This project analyzes Delhivery's logistics delivery dataset to understand delivery performance, route efficiency, and operational patterns using data analytics techniques.
The analysis focuses on transforming raw segment-level logistics data into meaningful trip-level insights that can help improve delivery efficiency and route planning.
The objective of this project is to analyze delivery operations and identify factors affecting delivery time using statistical analysis and data visualization.
Key goals include:
- Cleaning and preprocessing logistics data
- Aggregating segment-level data into trip-level insights
- Performing exploratory data analysis (EDA)
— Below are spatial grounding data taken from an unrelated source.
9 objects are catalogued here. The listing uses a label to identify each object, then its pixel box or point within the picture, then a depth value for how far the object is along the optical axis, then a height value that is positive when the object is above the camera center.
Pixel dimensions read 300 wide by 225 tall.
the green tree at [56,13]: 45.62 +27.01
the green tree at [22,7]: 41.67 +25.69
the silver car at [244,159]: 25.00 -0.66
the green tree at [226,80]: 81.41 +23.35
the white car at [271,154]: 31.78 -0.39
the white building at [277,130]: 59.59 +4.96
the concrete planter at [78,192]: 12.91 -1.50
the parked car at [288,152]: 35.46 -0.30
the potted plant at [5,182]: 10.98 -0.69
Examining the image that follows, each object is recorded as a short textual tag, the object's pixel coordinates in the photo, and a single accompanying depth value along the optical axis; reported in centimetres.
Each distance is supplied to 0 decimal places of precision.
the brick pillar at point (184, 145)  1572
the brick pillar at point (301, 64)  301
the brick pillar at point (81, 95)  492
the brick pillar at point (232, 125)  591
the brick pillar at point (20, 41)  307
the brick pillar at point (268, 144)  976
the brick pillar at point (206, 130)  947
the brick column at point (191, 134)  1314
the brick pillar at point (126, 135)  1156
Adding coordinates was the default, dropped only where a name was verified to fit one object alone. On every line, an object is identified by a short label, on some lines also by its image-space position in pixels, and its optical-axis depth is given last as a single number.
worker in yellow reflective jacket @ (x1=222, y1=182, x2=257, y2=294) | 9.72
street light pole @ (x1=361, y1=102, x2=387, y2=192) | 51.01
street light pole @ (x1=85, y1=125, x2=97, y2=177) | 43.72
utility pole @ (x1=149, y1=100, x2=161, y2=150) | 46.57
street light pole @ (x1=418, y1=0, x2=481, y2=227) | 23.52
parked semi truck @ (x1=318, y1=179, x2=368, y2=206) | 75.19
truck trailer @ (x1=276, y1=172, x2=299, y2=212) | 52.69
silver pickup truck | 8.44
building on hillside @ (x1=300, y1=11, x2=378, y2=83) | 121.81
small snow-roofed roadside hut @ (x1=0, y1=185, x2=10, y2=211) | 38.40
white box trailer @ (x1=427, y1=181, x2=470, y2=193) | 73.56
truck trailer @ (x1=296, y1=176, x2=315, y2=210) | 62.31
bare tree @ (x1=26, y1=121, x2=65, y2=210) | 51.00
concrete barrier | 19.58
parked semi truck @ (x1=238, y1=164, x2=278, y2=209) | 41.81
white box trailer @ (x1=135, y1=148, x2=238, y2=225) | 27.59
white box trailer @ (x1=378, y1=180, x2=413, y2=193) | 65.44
- Detecting and handling outliers
- Engineering meaningful features
- Performing hypothesis testing
- Extracting business insights and recommendations
The dataset contains detailed logistics delivery information including:
- Trip creation timestamps
- Source and destination centers
- Actual delivery time
- OSRM estimated time and distance
- Segment-level travel metrics
The dataset covers deliveries between 12 September 2018 and 8 October 2018.
- Python
- Pandas
- NumPy
- Matplotlib
- Seaborn
- Scikit-learn
- SciPy
- Converted time columns to datetime format
- Removed missing values
- Verified data consistency
Segment-level data was aggregated into:
- Segment-level summaries
- Trip-level summaries
New features created:
- Trip duration
- Month, day, weekday, hour
- Source city and state
- Destination city and state
- Average delivery speed
- Time prediction error
Performed:
- Univariate analysis
- Bivariate analysis
- Multivariate analysis
Key visualizations included:
- Delivery time distribution
- Distance distribution
- Route type comparison
- Correlation heatmaps
Outliers were identified using boxplots and treated using the IQR method.
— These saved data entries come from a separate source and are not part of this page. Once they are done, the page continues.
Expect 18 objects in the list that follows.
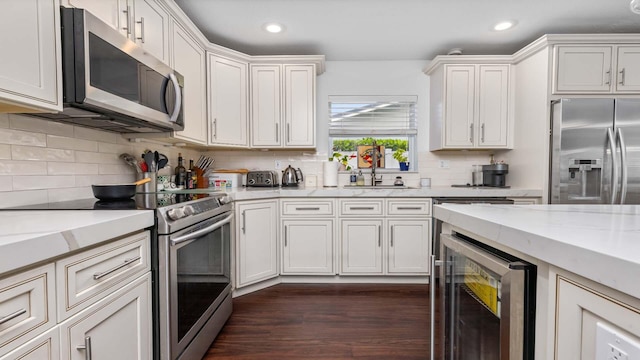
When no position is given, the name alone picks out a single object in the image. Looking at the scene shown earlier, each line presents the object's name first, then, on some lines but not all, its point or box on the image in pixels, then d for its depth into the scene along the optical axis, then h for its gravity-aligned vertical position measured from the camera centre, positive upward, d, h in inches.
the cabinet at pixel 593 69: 95.9 +35.5
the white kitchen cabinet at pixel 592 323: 19.1 -11.3
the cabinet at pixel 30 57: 37.2 +16.3
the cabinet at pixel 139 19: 54.1 +33.4
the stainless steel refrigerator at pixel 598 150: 92.0 +7.6
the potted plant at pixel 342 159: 129.1 +6.3
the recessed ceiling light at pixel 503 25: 97.4 +51.7
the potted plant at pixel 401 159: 128.3 +6.3
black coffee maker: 113.3 -0.4
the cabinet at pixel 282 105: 113.0 +27.1
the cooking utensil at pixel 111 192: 53.9 -3.8
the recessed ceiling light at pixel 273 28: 97.7 +50.9
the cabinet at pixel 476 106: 113.7 +27.1
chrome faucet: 123.0 +4.4
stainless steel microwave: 45.1 +17.2
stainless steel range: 47.9 -20.9
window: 128.8 +21.5
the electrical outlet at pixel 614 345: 18.7 -11.9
- Categorical variables encoded using One-Hot Encoding
- Numerical variables normalized using MinMaxScaler
Statistical hypothesis testing was conducted to validate relationships between aggregated delivery metrics.
Tests performed:
- Actual delivery time vs OSRM estimated time
- Actual time vs segment-level actual time
- OSRM distance vs segment OSRM distance
- OSRM time vs segment OSRM time
Paired t-tests were used for statistical validation.
- Actual delivery times are significantly higher than OSRM estimated times.
- Delivery time strongly correlates with delivery distance.
- Major logistics hubs include Bengaluru, Mumbai, and Gurgaon.
- The highest delivery activity occurs in Maharashtra, Karnataka, and Haryana.
- Operational delays may occur between delivery segments due to hub processing or logistics operations.
- Improve route prediction models by incorporating traffic and operational delays.
- Optimize high-volume logistics corridors.
- Improve processing efficiency at intermediate logistics hubs.
- Focus operational improvements on high-volume cities such as Bengaluru, Mumbai, and Gurgaon.